The other day I saw an older man on the streetcar with pale age spots on his face. He seemed to be a regular kind of guy, looking intently out the window so that he didn’t miss his stop.  When I got home, I did a quick sketch and then finished the portrait by digitally colouring it. I couldn’t remember his eyes or his mouth, or really anything about him except that he was balding and had age spots. And maybe a nose that was a little bulbous at the end.  I was working quickly and intuitively.

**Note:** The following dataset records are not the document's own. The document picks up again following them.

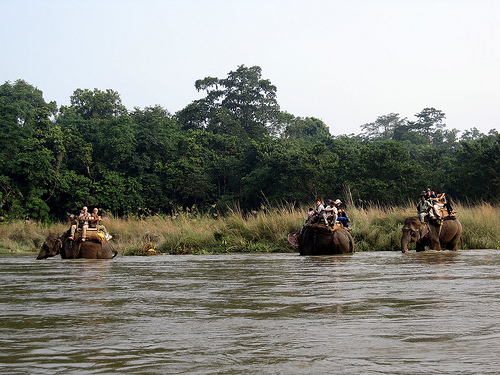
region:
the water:
[221, 288, 309, 345]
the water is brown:
[219, 290, 301, 351]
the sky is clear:
[333, 33, 405, 80]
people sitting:
[307, 197, 351, 224]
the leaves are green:
[198, 67, 292, 127]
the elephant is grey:
[396, 216, 473, 254]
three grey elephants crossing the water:
[53, 186, 468, 269]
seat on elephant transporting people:
[69, 203, 109, 245]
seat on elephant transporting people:
[301, 197, 347, 229]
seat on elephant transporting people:
[416, 189, 453, 222]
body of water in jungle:
[7, 249, 493, 369]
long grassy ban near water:
[13, 197, 499, 248]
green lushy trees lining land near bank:
[5, 64, 497, 214]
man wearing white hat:
[332, 198, 343, 206]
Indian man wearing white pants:
[418, 208, 430, 223]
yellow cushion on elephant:
[91, 233, 107, 244]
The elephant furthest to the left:
[33, 225, 118, 262]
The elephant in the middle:
[282, 217, 360, 259]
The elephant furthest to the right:
[396, 210, 463, 256]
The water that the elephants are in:
[1, 244, 498, 374]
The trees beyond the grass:
[0, 63, 497, 213]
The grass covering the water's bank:
[0, 185, 495, 257]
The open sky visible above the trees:
[0, 0, 497, 135]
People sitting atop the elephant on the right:
[415, 185, 457, 228]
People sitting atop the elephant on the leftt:
[65, 202, 116, 242]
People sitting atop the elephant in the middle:
[304, 193, 353, 235]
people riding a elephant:
[306, 189, 358, 242]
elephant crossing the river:
[19, 223, 124, 274]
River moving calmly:
[25, 263, 487, 347]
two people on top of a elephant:
[57, 200, 109, 234]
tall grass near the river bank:
[128, 193, 272, 253]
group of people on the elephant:
[411, 184, 458, 219]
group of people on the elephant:
[298, 192, 348, 234]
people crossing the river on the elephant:
[31, 188, 483, 248]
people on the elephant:
[28, 190, 470, 262]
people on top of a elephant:
[283, 181, 367, 266]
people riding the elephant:
[393, 184, 466, 259]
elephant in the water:
[396, 183, 468, 263]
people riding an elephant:
[413, 185, 456, 220]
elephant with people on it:
[289, 193, 357, 263]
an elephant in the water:
[283, 196, 363, 266]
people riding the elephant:
[299, 193, 355, 235]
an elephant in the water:
[31, 201, 119, 268]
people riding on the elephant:
[31, 201, 121, 266]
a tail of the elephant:
[111, 245, 119, 261]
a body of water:
[3, 268, 491, 373]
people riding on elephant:
[58, 202, 118, 257]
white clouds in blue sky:
[98, 20, 138, 45]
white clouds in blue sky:
[349, 39, 363, 54]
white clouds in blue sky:
[426, 26, 454, 48]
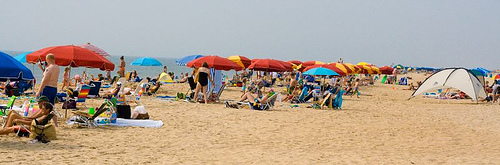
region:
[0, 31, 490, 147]
The people are on a beach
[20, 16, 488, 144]
Some people are using nice umbrellas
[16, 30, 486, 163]
Some people are close to the water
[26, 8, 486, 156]
Some people are on their vacation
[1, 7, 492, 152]
Some people are enjoying the sunshine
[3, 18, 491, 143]
Some people have brought their families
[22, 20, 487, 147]
Some people are enjoying the day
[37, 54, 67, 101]
man in blue shorts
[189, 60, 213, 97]
woman in black swimsuit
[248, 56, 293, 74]
red umbrella on beach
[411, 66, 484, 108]
white tent on beach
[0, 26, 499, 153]
people on a beach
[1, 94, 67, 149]
couple sitting in chairs at beach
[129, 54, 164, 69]
light blue umbrella on beach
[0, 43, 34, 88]
dark blue umbrella on beach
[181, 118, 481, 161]
sand at the beach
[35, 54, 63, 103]
man in blue shorts with tattoo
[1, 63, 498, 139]
the people are at the beach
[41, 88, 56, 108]
the man wears shorts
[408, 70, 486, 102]
the person is under a tent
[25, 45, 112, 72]
the umbrella is red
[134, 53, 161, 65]
the umbrella is blue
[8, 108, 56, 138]
the woman is on a chair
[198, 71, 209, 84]
the woman wears black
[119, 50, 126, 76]
the person is standing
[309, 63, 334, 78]
Blue umbrella on beach.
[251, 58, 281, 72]
Red umbrella on beach.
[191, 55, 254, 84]
Red umbrella on beach.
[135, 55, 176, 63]
Blue umbrella on beach.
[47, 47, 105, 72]
Red umbrella on beach.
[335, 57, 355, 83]
Red and yellow umbrella on beach.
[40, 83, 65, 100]
Person wearing blue shorts.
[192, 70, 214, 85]
Person wearing black swimming suit.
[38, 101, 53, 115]
Person has dark hair.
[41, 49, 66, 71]
the head of a man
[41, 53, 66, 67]
the hair of a man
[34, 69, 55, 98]
the arm of a man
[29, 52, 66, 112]
the body of a man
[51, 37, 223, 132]
people on the beach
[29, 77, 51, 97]
the hand of a man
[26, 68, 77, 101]
a man with no shirt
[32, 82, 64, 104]
a man wearing shorts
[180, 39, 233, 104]
the back of a woman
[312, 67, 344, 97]
an open large umbrella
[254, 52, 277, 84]
an open large umbrella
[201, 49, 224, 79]
an open large umbrella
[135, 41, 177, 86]
an open large umbrella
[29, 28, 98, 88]
an open large umbrella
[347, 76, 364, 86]
an open large umbrella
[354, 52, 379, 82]
an open large umbrella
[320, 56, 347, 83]
an open large umbrella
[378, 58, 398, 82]
an open large umbrella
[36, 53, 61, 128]
A person is standing up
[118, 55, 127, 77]
A person is standing up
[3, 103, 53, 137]
A person sitting down.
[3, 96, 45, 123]
A person is sitting down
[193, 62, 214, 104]
A person is standing up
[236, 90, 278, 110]
A person sitting down.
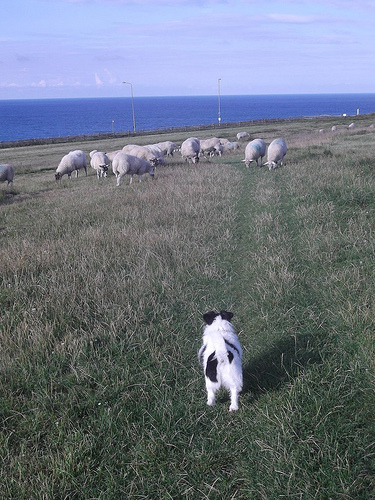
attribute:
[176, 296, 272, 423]
dog — black, white, herding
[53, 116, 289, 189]
sheep — grazing, white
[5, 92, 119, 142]
water — blue, calm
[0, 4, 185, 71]
sky — blue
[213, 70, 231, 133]
light — tall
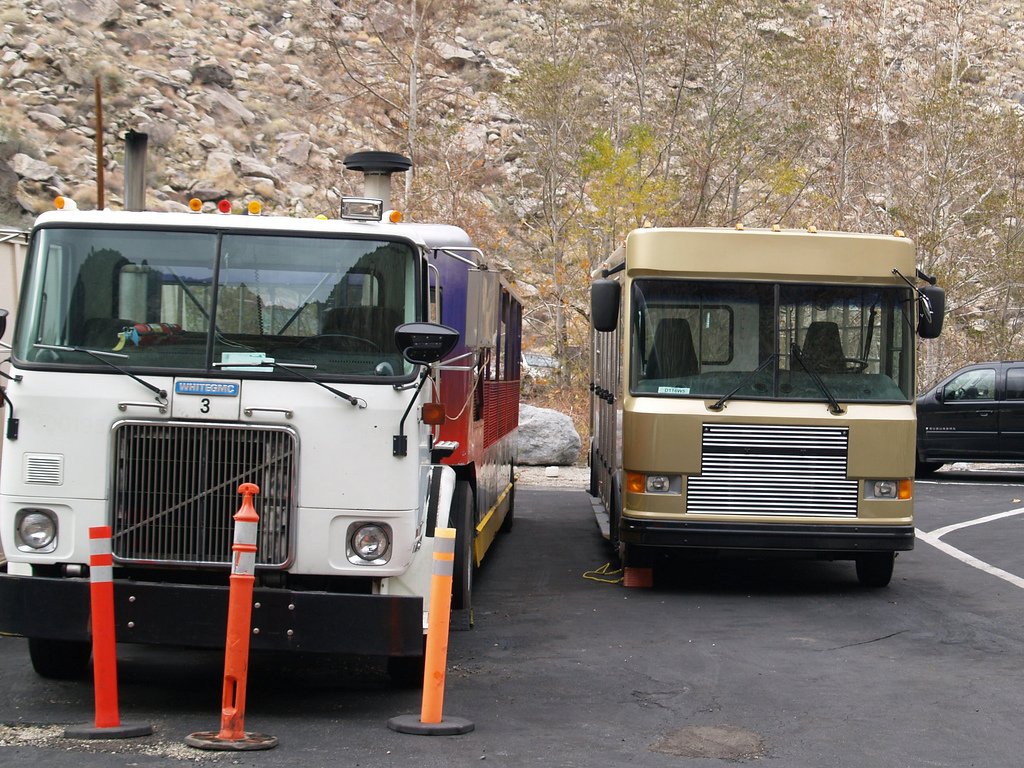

It was a surprise to see what came out – something more sinister than what I thought I saw on the streetcar. Or maybe just more damaged. Makes me wonder where images come from.  Did my subconscious sense something that wasn’t visible to the eye? Or was it my mood at the time that I worked on this (not that I remember anything unusual about it), or something in my environment – some stress, some news item – that influenced how  the portrait turned out? I don’t have answers, but since I do portraits from impressions or from my imagination (as opposed to using sitters), I might start paying a bit more attention to this.

 

9 thoughts on “ When things aren’t as I think they are ”

    1. Yes, the fictional characters just appear – or sometimes, like the man on the streetcar, I notice something – in his case, the rather large, pale age spots, and come home and draw from that starting point. I’m working on a short comic so drawing without models is handy (though it’s hard to keep characters looking the same from different angles!)